Recently, Jonathan Pedde argued that the dismal state of American public education can only be remedied by the universal institution of school choice programs ("Still Waiting for Choice," Feb. 1). Pedde and I were both moved upon viewing "Waiting for Superman," a heart-wrenching documentary about several American students who attempt to procure a better education by entering lotteries for public charter schools. However, I must strongly object to Pedde's claim that school choice will do anything to help the scores of underprivileged children who are shuffled through grossly inadequate public schools. Such programs cripple crucial efforts to reform our public schools, and leave behind the numerous students who are unable to secure spots in a limited number of private schools.
In the context of American political discourse, "school choice" most often refers to voucher programs. In the voucher system, the government pays for a student to leave public school and join a presumably higher-performing private school. It is important to note that these funds would otherwise have been allocated towards public schools. As Pedde noted, "Waiting for Superman" does not advocate for these types of programs. Instead, the documentary argued that some charter schools that have greater latitude in hiring and firing teachers, employ longer school days and set more rigorous curricula can serve as an effective model for public education.
Government funding for vouchers directly affects the public education system by drawing money away from public schools and into the coffers of already wealthy private schools. Fundamental reforms to public education, such as increasing teacher salaries and the construction of rigorous charter schools, are doomed to failure if the very purveyor of public education is funneling resources away from the system.
Advocates of school choice also fail to acknowledge that those underprivileged students who most direly need good schools are the least likely to benefit from a voucher system. Perhaps the most agonizing scene in "Waiting for Superman" was the one in which we see the lotteries that determine which students get access to high-performing public charter schools. All the students participating in those lotteries shared two qualities: They were highly dedicated and talented individuals and they had parents or guardians who were similarly committed to the their education. These are the families that would stand to benefit the most from school choice.

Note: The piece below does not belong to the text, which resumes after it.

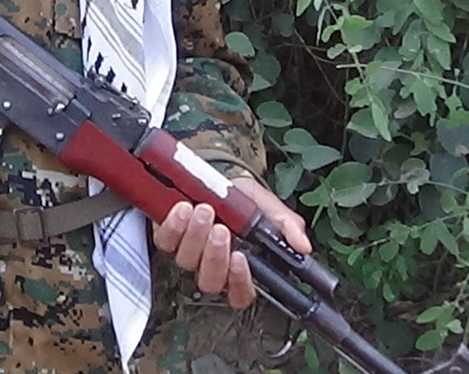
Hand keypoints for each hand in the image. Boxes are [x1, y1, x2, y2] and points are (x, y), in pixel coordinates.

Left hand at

While it was tremendously sad to see the majority of these students turned away from better schools, I was most heartbroken when thinking about all of the kids who weren't in the room during the lottery. If school choice were to be instituted, what would happen to all the students who were not similarly motivated and who did not have committed families? They would be left to languish in a chronically underfunded and archaic public school. The problems of American education will not be solved by shuttling the most promising students out of failing public schools and leaving the rest to rot.
One of my high school teachers once recounted her experience working in an inner-city public school. One year, despite vehement objections from her teacher's union, she decided to begin offering extra help to her geometry students after school. She was immediately ostracized professionally by the union and socially by her fellow colleagues. She endured this hostile environment for a short time, before quitting to join a school that better valued her dedication and talent. That school was my private high school. Who lost in this situation? It certainly wasn't my upper-middle class peers and me. It was the students who had lost a talented and determined role model, just as they had lost talented and determined peers who qualified for selective private schools and charter schools.
America's place as the driving force for intellectual and technological innovation in the world will not be sustained if we succeed only in educating the most dedicated and privileged. A process by which a minority of students compete in public charter lotteries and voucher programs is detrimental to the goals of public education. "Waiting for Superman" demonstrated that, through significant reforms within the public school system that go beyond merely shuffling students from school to school, we can finally succeed in bringing better education to Americans of all backgrounds.